• WHAT NEEDS TO BE DONE: Would you print the listing that follows exactly, but without its pictures?
Segment Open
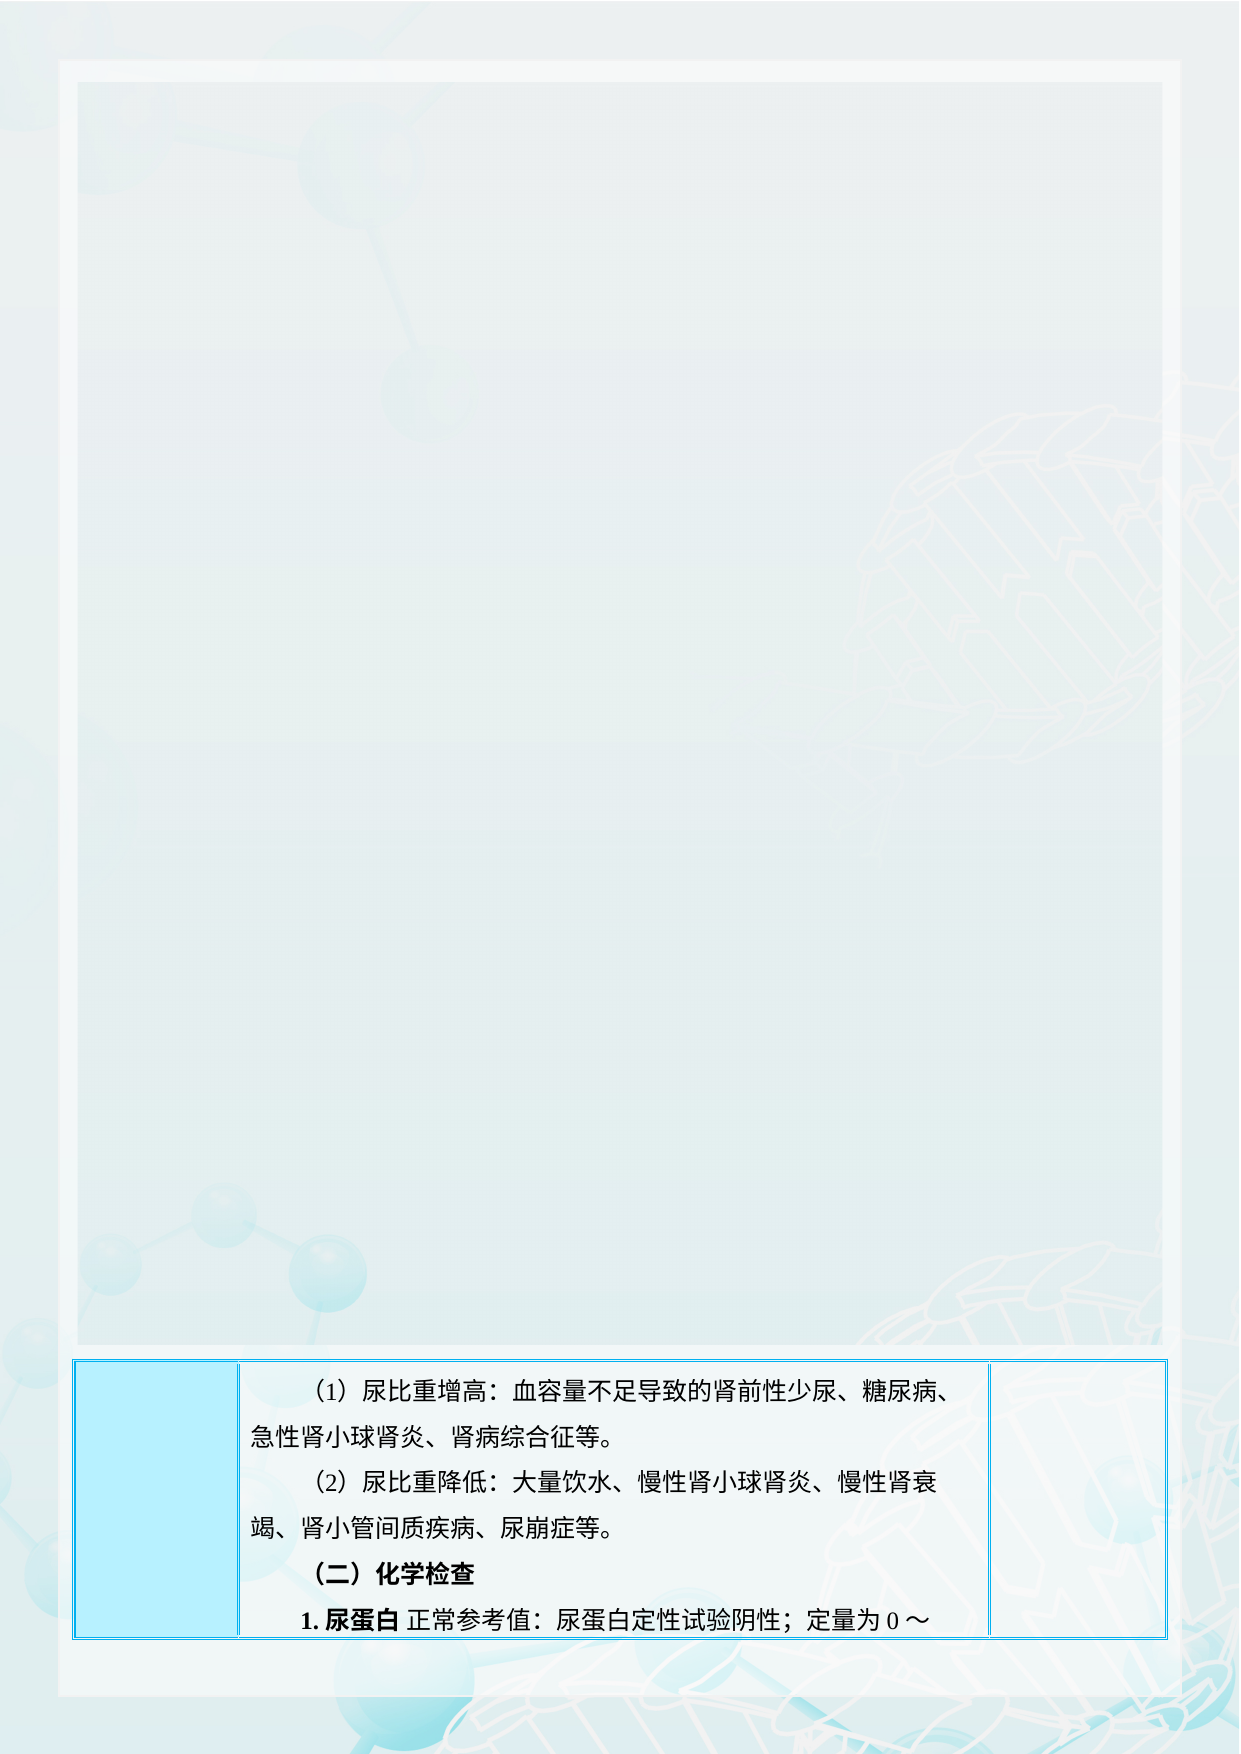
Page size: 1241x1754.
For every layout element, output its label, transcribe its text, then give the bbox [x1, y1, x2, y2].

table_cell 知识讲解 （40min） [76, 1360, 239, 1637]
table_cell 通过教师讲解，了解尿液与粪便检查的基本理论知识。 [990, 1362, 1165, 1637]
table_cell 【教师】展示尿液与粪便检查 一、尿液检查 尿液是血液经过肾小球滤过、肾小管和集合管重吸收和排泌所产生的终末代谢产物，尿液标本的收集需要注意：成年女性留尿时，应避开月经期，防止阴道分泌物混入；用清洁干燥容器留取标本，避免污染；未防腐的标本应在半小时之内送检。 （一）一般性状检查 1. 尿量 正常参考值：1000 ～ 2000mL/24h（成人）或 1mL/（h·kg）。 （1）尿量增多：24 小时尿量超过 2500mL，称为多尿。可见于水摄入过多、应用利尿剂和某些药物，内分泌系统疾病，如糖尿病，尿崩症、急性肾衰竭多尿期等。 （2）尿量减少：成人尿量低于400mL/24h或17mL/h，称为少尿，而低于100mL/24h，则称为无尿。肾前性少尿：休克，心力衰竭，脱水，以及其他引起有效循环血容量减少病症可导致肾小球滤过不足而出现少尿。肾性少尿：各种肾脏实质性改变而导致的少尿。肾后性少尿：因结石，尿路狭窄，肿瘤压迫，引起尿路梗阻或排尿功能障碍所致。 2. 尿液外观 正常参考值：正常新鲜尿液清澈透明。尿液颜色受食物、尿色素、药物等影响，一般呈淡黄色至深黄色。 （1）血尿：尿液内含有一定量的红细胞，称为血尿，可呈淡红色云雾状、洗肉水样或混有血凝块。每升尿液中含血量超过 1mL，即可出现淡红色，称肉眼血尿。尿液外观变化不明显，离心沉淀后，镜检时每高倍镜视野红细胞平均＞ 3 个，称为镜下血尿。 血尿多见于泌尿系统炎症、结石、肿瘤、结核、外伤等。 （2）血红蛋白尿及肌红蛋白尿：当血红蛋白和肌红蛋白出现于尿中，可使尿液呈浓茶色、红葡萄酒色或酱油色。 （3）胆红素尿：尿内含有大量的结合胆红素，尿液呈深黄色豆油样改变，振荡后出现黄色泡沫且不易消失，常见于阻塞性黄疸和肝细胞性黄疸。 （4）脓尿和菌尿：当尿内含有大量的脓细胞、炎性渗出物或细菌时，新鲜尿液呈白色混浊或云雾状。 （5）乳糜尿和脂肪尿：尿中混有淋巴液而呈稀牛奶状称为乳糜尿。尿中出现脂肪小滴则称为脂肪尿。乳糜尿可见于丝虫病。脂肪尿见于脂肪挤压损伤、骨折和肾病综合征等。 3. 酸碱性 正常参考值：pH 约 6.5，在 4.5 ～ 8.0 波动。 （1）尿 pH 降低：见于酸中毒、高热、维生素 C 等酸性药物。 （2）尿 pH 增高：见于碱中毒、尿潴留、膀胱炎、应用利尿剂、肾小管性酸中毒等。 4. 尿比重 正常参考值：1.015～1.025，晨尿最高，一般＞1.020，婴幼儿尿比重偏低。 （1）尿比重增高：血容量不足导致的肾前性少尿、糖尿病、急性肾小球肾炎、肾病综合征等。 （2）尿比重降低：大量饮水、慢性肾小球肾炎、慢性肾衰竭、肾小管间质疾病、尿崩症等。 （二）化学检查 1. 尿蛋白 正常参考值：尿蛋白定性试验阴性；定量为 0 ～ 80mg/24h。 尿蛋白定性试验阳性或定量试验超过 150mg/24h 时，称为蛋白尿。生理性蛋白尿指泌尿系统无器质性病变，尿内暂时出现蛋白质，程度较轻，持续时间短，诱因解除后消失。 如机体在剧烈运动、体位改变、发热、寒冷、精神紧张等。因各种肾脏及肾外疾病所致的蛋白尿，多为持续性蛋白尿。如糖尿病、高血压、药物、中毒等肾病。 2. 尿糖 正常参考值：尿糖定性试验阴性，定量为 0.56 ～ 5.0mmol/L。 尿糖增高常见于糖尿病、其他使血糖升高的内分泌疾病，如库欣综合征、甲状腺功能亢进、嗜铬细胞瘤、肢端肥大症等。 3. 酮体 正常参考值：阴性。 尿酮体阳性见于糖尿病性酮尿，高热、严重呕吐、腹泻、长期饥饿、禁食、过分节食、妊娠剧吐、酒精性肝炎、肝硬化等。 4. 尿胆原 正常参考值：尿胆原定性为阴性或弱阳性，定量≤ 10mg/L。 尿胆原增高见于肝细胞性黄疸、溶血性黄疸、心力衰竭、肠梗阻便秘。尿胆原减少见于阻塞性黄疸，长期应用抗生素。 （三）尿沉渣检测 尿沉渣检测是对尿液离心沉淀物中有形成分的鉴定。 1. 尿内红细胞 正常参考值：玻片法平均 0 ～ 3 个 /HP。 尿沉渣镜检红细胞＞ 3 个 /HP，称为镜下血尿。多形性红细胞＞ 80% 时，称肾小球源性血尿，常见于急性肾小球肾炎等。多形性红细胞＜ 50% 时，称非肾小球源性血尿，见于肾结石、泌尿系统肿瘤、肾结核等。 2. 尿内白细胞和脓细胞 正常参考值：玻片法平均 0 ～ 5 个 /HP。 若有大量白细胞，多为泌尿系统感染，如肾盂肾炎、肾结核、膀胱炎或尿道炎。 3. 管型 管型是蛋白质、细胞或碎片在肾小管、集合管中凝固而成的圆柱形蛋白聚体。常见管型的特征及临床意义如下： （1）透明管型：正常人 0 ～偶见 /LP，老年人清晨浓缩尿中也可见到。在肾病综合征、慢性肾炎、恶性高血压和心力衰竭时可见增多。 （2）颗粒管型：见于慢性肾炎、肾盂肾炎、某些（药物 中毒等）原因引起的肾小管损伤、急性肾小球肾炎后期。 （3）细胞管型：按其所含细胞命名为：肾小管上皮细胞管型，在各种原因所致的肾小管损伤时出现；红细胞管型：常与肾小球性血尿同时存在，临床意义与血尿相似；白细胞管型：常见于肾盂肾炎、间质性肾炎等。 （4）蜡样管型：该类管型多提示有严重的肾小管变性坏死，预后不良。 二、粪便检查 （一）一般性状检查 粪便标本首先要肉眼观察，通常根据粪便性状即能作初步诊断。 颜色与性状 正常成人的粪便排出时为黄褐色圆柱形软便，婴儿粪便呈黄色或金黄色糊状便。病理情况可见如下改变： （1）鲜血便：见于直肠息肉、直肠癌、肛裂及痔疮等。 （2）柏油样便：见于消化道出血。服用活性炭、铋剂等之后也可排出黑便。 （3）白陶土样便：见于各种原因引起的胆管阻塞患者。 （4）脓性及脓血便：当肠道下段有病变，如痢疾、溃疡性结肠炎、阿米巴痢疾等。 （5）米泔样便：粪便呈白色淘米水样，稀水样，见于重症霍乱、副霍乱患者。 （6）黏液便：见于各类肠炎、细菌性痢疾，阿米巴痢疾等。 （7）稀糊状或水样便：见于各种感染性和非感染性腹泻。小儿肠炎时粪便呈绿色稀糊状。出血坏死性肠炎排出红豆汤样便。 （8）细条样便：提示直肠狭窄，多见于直肠癌。 （9）乳凝块、蛋花样变：常见于婴儿消化不良、婴儿腹泻。 （10）羊粪样便：见于痉挛性便秘。 （二）化学检查 粪便隐血试验的正常参考值：阴性。 消化道出血 5mL 以上粪便隐血试验即为阳性。隐血试验对消化道出血鉴别诊断有一定意义，消化性溃疡，呈间歇阳性；消化道恶性肿瘤，呈持续性阳性。 【学生】思考、讨论。 [239, 1360, 990, 1637]
picture [0, 1, 1240, 1754]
Segment Closed
• SOLUTION FOR THIS PROBLEM:
Page size: 1241x1754.
For every layout element, output its label, transcribe its text, then give the bbox [x1, y1, x2, y2].

table_cell 知识讲解 （40min） [76, 1360, 239, 1637]
table_cell 通过教师讲解，了解尿液与粪便检查的基本理论知识。 [990, 1362, 1165, 1637]
table_cell 【教师】展示尿液与粪便检查 一、尿液检查 尿液是血液经过肾小球滤过、肾小管和集合管重吸收和排泌所产生的终末代谢产物，尿液标本的收集需要注意：成年女性留尿时，应避开月经期，防止阴道分泌物混入；用清洁干燥容器留取标本，避免污染；未防腐的标本应在半小时之内送检。 （一）一般性状检查 1. 尿量 正常参考值：1000 ～ 2000mL/24h（成人）或 1mL/（h·kg）。 （1）尿量增多：24 小时尿量超过 2500mL，称为多尿。可见于水摄入过多、应用利尿剂和某些药物，内分泌系统疾病，如糖尿病，尿崩症、急性肾衰竭多尿期等。 （2）尿量减少：成人尿量低于400mL/24h或17mL/h，称为少尿，而低于100mL/24h，则称为无尿。肾前性少尿：休克，心力衰竭，脱水，以及其他引起有效循环血容量减少病症可导致肾小球滤过不足而出现少尿。肾性少尿：各种肾脏实质性改变而导致的少尿。肾后性少尿：因结石，尿路狭窄，肿瘤压迫，引起尿路梗阻或排尿功能障碍所致。 2. 尿液外观 正常参考值：正常新鲜尿液清澈透明。尿液颜色受食物、尿色素、药物等影响，一般呈淡黄色至深黄色。 （1）血尿：尿液内含有一定量的红细胞，称为血尿，可呈淡红色云雾状、洗肉水样或混有血凝块。每升尿液中含血量超过 1mL，即可出现淡红色，称肉眼血尿。尿液外观变化不明显，离心沉淀后，镜检时每高倍镜视野红细胞平均＞ 3 个，称为镜下血尿。 血尿多见于泌尿系统炎症、结石、肿瘤、结核、外伤等。 （2）血红蛋白尿及肌红蛋白尿：当血红蛋白和肌红蛋白出现于尿中，可使尿液呈浓茶色、红葡萄酒色或酱油色。 （3）胆红素尿：尿内含有大量的结合胆红素，尿液呈深黄色豆油样改变，振荡后出现黄色泡沫且不易消失，常见于阻塞性黄疸和肝细胞性黄疸。 （4）脓尿和菌尿：当尿内含有大量的脓细胞、炎性渗出物或细菌时，新鲜尿液呈白色混浊或云雾状。 （5）乳糜尿和脂肪尿：尿中混有淋巴液而呈稀牛奶状称为乳糜尿。尿中出现脂肪小滴则称为脂肪尿。乳糜尿可见于丝虫病。脂肪尿见于脂肪挤压损伤、骨折和肾病综合征等。 3. 酸碱性 正常参考值：pH 约 6.5，在 4.5 ～ 8.0 波动。 （1）尿 pH 降低：见于酸中毒、高热、维生素 C 等酸性药物。 （2）尿 pH 增高：见于碱中毒、尿潴留、膀胱炎、应用利尿剂、肾小管性酸中毒等。 4. 尿比重 正常参考值：1.015～1.025，晨尿最高，一般＞1.020，婴幼儿尿比重偏低。 （1）尿比重增高：血容量不足导致的肾前性少尿、糖尿病、急性肾小球肾炎、肾病综合征等。 （2）尿比重降低：大量饮水、慢性肾小球肾炎、慢性肾衰竭、肾小管间质疾病、尿崩症等。 （二）化学检查 1. 尿蛋白 正常参考值：尿蛋白定性试验阴性；定量为 0 ～ 80mg/24h。 尿蛋白定性试验阳性或定量试验超过 150mg/24h 时，称为蛋白尿。生理性蛋白尿指泌尿系统无器质性病变，尿内暂时出现蛋白质，程度较轻，持续时间短，诱因解除后消失。 如机体在剧烈运动、体位改变、发热、寒冷、精神紧张等。因各种肾脏及肾外疾病所致的蛋白尿，多为持续性蛋白尿。如糖尿病、高血压、药物、中毒等肾病。 2. 尿糖 正常参考值：尿糖定性试验阴性，定量为 0.56 ～ 5.0mmol/L。 尿糖增高常见于糖尿病、其他使血糖升高的内分泌疾病，如库欣综合征、甲状腺功能亢进、嗜铬细胞瘤、肢端肥大症等。 3. 酮体 正常参考值：阴性。 尿酮体阳性见于糖尿病性酮尿，高热、严重呕吐、腹泻、长期饥饿、禁食、过分节食、妊娠剧吐、酒精性肝炎、肝硬化等。 4. 尿胆原 正常参考值：尿胆原定性为阴性或弱阳性，定量≤ 10mg/L。 尿胆原增高见于肝细胞性黄疸、溶血性黄疸、心力衰竭、肠梗阻便秘。尿胆原减少见于阻塞性黄疸，长期应用抗生素。 （三）尿沉渣检测 尿沉渣检测是对尿液离心沉淀物中有形成分的鉴定。 1. 尿内红细胞 正常参考值：玻片法平均 0 ～ 3 个 /HP。 尿沉渣镜检红细胞＞ 3 个 /HP，称为镜下血尿。多形性红细胞＞ 80% 时，称肾小球源性血尿，常见于急性肾小球肾炎等。多形性红细胞＜ 50% 时，称非肾小球源性血尿，见于肾结石、泌尿系统肿瘤、肾结核等。 2. 尿内白细胞和脓细胞 正常参考值：玻片法平均 0 ～ 5 个 /HP。 若有大量白细胞，多为泌尿系统感染，如肾盂肾炎、肾结核、膀胱炎或尿道炎。 3. 管型 管型是蛋白质、细胞或碎片在肾小管、集合管中凝固而成的圆柱形蛋白聚体。常见管型的特征及临床意义如下： （1）透明管型：正常人 0 ～偶见 /LP，老年人清晨浓缩尿中也可见到。在肾病综合征、慢性肾炎、恶性高血压和心力衰竭时可见增多。 （2）颗粒管型：见于慢性肾炎、肾盂肾炎、某些（药物 中毒等）原因引起的肾小管损伤、急性肾小球肾炎后期。 （3）细胞管型：按其所含细胞命名为：肾小管上皮细胞管型，在各种原因所致的肾小管损伤时出现；红细胞管型：常与肾小球性血尿同时存在，临床意义与血尿相似；白细胞管型：常见于肾盂肾炎、间质性肾炎等。 （4）蜡样管型：该类管型多提示有严重的肾小管变性坏死，预后不良。 二、粪便检查 （一）一般性状检查 粪便标本首先要肉眼观察，通常根据粪便性状即能作初步诊断。 颜色与性状 正常成人的粪便排出时为黄褐色圆柱形软便，婴儿粪便呈黄色或金黄色糊状便。病理情况可见如下改变： （1）鲜血便：见于直肠息肉、直肠癌、肛裂及痔疮等。 （2）柏油样便：见于消化道出血。服用活性炭、铋剂等之后也可排出黑便。 （3）白陶土样便：见于各种原因引起的胆管阻塞患者。 （4）脓性及脓血便：当肠道下段有病变，如痢疾、溃疡性结肠炎、阿米巴痢疾等。 （5）米泔样便：粪便呈白色淘米水样，稀水样，见于重症霍乱、副霍乱患者。 （6）黏液便：见于各类肠炎、细菌性痢疾，阿米巴痢疾等。 （7）稀糊状或水样便：见于各种感染性和非感染性腹泻。小儿肠炎时粪便呈绿色稀糊状。出血坏死性肠炎排出红豆汤样便。 （8）细条样便：提示直肠狭窄，多见于直肠癌。 （9）乳凝块、蛋花样变：常见于婴儿消化不良、婴儿腹泻。 （10）羊粪样便：见于痉挛性便秘。 （二）化学检查 粪便隐血试验的正常参考值：阴性。 消化道出血 5mL 以上粪便隐血试验即为阳性。隐血试验对消化道出血鉴别诊断有一定意义，消化性溃疡，呈间歇阳性；消化道恶性肿瘤，呈持续性阳性。 【学生】思考、讨论。 [239, 1360, 990, 1637]
picture [0, 1, 1240, 1754]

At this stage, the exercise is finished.